* Exercise directions
Copy the data word for word, beginning at the line that contains "catalogue / barcode: US 1654485" and continuing through the line that contains "class: Florideophyceae", and give only those lines.

---------- Record extracts ----------

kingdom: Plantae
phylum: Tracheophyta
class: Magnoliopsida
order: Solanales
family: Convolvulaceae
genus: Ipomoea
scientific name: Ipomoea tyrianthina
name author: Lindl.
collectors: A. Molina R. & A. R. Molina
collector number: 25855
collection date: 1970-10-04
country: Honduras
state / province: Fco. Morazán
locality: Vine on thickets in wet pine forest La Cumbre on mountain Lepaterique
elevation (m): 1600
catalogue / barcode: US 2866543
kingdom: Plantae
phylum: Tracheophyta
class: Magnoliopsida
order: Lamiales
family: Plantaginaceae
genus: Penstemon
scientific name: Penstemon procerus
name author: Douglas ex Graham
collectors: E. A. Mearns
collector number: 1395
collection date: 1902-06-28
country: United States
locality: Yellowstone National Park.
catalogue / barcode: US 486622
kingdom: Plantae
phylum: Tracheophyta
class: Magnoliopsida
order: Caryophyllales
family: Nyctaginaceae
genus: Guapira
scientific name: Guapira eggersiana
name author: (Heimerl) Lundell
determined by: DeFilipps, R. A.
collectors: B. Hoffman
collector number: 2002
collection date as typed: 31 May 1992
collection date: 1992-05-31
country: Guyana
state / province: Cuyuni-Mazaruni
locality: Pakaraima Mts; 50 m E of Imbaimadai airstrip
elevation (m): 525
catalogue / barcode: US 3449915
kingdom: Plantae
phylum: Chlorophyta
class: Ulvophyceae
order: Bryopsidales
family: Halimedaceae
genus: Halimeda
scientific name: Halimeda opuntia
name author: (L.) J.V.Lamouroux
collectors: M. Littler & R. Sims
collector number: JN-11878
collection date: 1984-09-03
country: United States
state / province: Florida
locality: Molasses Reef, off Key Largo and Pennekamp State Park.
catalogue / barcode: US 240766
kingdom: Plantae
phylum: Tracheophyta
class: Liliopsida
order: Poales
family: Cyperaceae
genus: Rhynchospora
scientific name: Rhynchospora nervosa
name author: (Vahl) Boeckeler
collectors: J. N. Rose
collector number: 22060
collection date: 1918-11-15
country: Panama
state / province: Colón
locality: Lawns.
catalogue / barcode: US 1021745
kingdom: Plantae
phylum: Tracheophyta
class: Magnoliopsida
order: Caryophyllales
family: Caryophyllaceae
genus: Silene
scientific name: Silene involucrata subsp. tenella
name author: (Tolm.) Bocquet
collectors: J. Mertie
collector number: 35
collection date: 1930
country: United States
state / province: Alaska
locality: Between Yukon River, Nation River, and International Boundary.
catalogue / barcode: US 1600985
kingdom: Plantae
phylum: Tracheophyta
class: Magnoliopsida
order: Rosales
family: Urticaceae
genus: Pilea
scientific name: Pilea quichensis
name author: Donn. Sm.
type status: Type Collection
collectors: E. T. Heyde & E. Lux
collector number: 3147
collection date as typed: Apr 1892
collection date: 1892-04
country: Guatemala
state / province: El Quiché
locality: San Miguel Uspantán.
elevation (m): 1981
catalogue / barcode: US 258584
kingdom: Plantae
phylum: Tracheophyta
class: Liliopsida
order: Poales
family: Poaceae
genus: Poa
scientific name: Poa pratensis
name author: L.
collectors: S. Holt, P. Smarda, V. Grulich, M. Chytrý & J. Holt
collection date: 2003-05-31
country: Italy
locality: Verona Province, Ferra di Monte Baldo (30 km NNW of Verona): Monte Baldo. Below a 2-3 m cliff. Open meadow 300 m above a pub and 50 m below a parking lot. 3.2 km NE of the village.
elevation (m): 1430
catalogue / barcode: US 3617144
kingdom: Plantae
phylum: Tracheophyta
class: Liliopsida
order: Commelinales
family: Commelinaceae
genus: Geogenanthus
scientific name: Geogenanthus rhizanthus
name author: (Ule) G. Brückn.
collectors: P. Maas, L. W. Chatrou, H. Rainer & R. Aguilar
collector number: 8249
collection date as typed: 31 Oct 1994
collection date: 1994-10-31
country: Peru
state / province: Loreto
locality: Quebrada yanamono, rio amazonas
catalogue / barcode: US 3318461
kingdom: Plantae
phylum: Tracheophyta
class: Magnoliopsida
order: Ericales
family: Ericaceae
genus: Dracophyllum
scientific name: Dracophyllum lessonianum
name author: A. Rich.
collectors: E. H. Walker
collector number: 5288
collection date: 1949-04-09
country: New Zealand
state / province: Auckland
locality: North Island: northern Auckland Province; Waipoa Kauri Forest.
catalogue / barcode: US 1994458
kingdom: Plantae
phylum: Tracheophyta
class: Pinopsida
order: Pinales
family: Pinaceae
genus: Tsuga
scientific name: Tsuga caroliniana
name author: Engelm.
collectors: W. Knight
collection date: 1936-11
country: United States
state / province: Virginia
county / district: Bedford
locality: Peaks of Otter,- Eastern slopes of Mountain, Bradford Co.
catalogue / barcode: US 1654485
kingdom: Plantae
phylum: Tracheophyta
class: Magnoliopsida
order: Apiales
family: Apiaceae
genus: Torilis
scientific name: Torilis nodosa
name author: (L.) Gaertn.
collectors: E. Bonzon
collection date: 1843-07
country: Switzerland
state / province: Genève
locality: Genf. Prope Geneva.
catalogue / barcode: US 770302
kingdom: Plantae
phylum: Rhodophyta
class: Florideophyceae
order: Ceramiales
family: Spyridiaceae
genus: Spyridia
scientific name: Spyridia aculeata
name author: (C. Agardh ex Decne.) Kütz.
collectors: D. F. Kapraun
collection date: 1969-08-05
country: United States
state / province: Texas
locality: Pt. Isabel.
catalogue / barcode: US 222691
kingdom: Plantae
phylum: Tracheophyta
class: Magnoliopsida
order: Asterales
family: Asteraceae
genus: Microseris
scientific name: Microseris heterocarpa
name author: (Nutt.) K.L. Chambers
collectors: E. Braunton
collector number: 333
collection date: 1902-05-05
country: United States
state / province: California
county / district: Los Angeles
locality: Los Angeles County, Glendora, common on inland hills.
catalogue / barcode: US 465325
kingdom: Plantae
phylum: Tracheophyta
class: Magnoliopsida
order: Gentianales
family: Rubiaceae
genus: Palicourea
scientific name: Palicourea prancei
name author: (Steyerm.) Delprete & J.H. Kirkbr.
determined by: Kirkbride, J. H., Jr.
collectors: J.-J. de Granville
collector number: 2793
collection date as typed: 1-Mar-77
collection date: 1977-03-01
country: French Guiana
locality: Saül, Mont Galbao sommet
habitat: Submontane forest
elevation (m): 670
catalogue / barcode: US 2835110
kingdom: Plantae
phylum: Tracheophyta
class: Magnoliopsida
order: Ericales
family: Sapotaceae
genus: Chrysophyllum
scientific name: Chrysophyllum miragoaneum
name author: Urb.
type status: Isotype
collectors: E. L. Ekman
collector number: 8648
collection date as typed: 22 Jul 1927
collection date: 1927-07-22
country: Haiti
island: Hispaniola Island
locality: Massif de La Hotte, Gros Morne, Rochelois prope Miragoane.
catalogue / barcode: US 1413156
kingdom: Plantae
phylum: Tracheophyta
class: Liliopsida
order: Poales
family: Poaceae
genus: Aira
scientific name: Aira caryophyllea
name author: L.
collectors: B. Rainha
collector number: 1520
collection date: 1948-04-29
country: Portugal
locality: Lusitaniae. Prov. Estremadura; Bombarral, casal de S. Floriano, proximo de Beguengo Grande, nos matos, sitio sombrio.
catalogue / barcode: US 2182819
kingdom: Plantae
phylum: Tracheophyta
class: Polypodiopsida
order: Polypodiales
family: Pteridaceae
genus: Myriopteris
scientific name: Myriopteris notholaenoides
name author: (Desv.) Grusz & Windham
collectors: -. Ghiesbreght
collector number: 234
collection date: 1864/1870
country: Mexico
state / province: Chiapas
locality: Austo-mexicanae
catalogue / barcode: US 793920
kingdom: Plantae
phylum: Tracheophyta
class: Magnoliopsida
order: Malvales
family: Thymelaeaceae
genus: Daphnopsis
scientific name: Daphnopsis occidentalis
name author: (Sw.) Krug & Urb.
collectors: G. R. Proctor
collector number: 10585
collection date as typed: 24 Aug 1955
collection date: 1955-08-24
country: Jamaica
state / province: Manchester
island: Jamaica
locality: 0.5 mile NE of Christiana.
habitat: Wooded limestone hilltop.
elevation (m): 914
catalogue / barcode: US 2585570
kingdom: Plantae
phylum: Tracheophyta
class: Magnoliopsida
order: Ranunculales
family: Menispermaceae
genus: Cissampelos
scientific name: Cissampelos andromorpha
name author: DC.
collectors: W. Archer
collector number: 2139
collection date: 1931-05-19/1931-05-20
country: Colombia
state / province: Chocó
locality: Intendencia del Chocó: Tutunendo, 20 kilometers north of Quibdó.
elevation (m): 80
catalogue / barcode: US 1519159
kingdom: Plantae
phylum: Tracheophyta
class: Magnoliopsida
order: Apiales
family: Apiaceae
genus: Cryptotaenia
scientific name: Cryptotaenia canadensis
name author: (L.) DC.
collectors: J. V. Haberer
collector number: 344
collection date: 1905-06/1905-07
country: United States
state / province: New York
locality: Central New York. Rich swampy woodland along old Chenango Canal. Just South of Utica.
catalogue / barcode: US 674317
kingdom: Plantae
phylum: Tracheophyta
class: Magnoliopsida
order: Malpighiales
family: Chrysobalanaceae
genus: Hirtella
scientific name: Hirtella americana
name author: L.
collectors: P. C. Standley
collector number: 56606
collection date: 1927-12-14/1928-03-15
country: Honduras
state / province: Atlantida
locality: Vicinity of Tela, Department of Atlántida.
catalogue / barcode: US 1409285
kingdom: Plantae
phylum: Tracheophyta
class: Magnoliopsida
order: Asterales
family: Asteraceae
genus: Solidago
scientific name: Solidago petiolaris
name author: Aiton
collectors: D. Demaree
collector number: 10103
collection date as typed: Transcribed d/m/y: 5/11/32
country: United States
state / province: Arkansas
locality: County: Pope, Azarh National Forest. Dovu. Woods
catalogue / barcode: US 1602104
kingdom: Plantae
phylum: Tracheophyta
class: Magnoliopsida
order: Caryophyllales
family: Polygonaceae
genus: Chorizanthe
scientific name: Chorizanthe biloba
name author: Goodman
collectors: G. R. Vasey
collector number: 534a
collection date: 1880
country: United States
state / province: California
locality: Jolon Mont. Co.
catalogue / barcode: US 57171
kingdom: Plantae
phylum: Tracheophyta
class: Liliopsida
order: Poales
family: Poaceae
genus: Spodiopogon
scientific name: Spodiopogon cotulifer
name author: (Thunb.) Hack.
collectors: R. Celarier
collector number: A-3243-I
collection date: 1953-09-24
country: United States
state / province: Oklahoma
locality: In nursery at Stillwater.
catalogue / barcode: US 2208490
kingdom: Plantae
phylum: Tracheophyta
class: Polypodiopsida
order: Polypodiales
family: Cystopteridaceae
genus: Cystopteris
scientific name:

----------

* Response below
catalogue / barcode: US 1654485
kingdom: Plantae
phylum: Tracheophyta
class: Magnoliopsida
order: Apiales
family: Apiaceae
genus: Torilis
scientific name: Torilis nodosa
name author: (L.) Gaertn.
collectors: E. Bonzon
collection date: 1843-07
country: Switzerland
state / province: Genève
locality: Genf. Prope Geneva.
catalogue / barcode: US 770302
kingdom: Plantae
phylum: Rhodophyta
class: Florideophyceae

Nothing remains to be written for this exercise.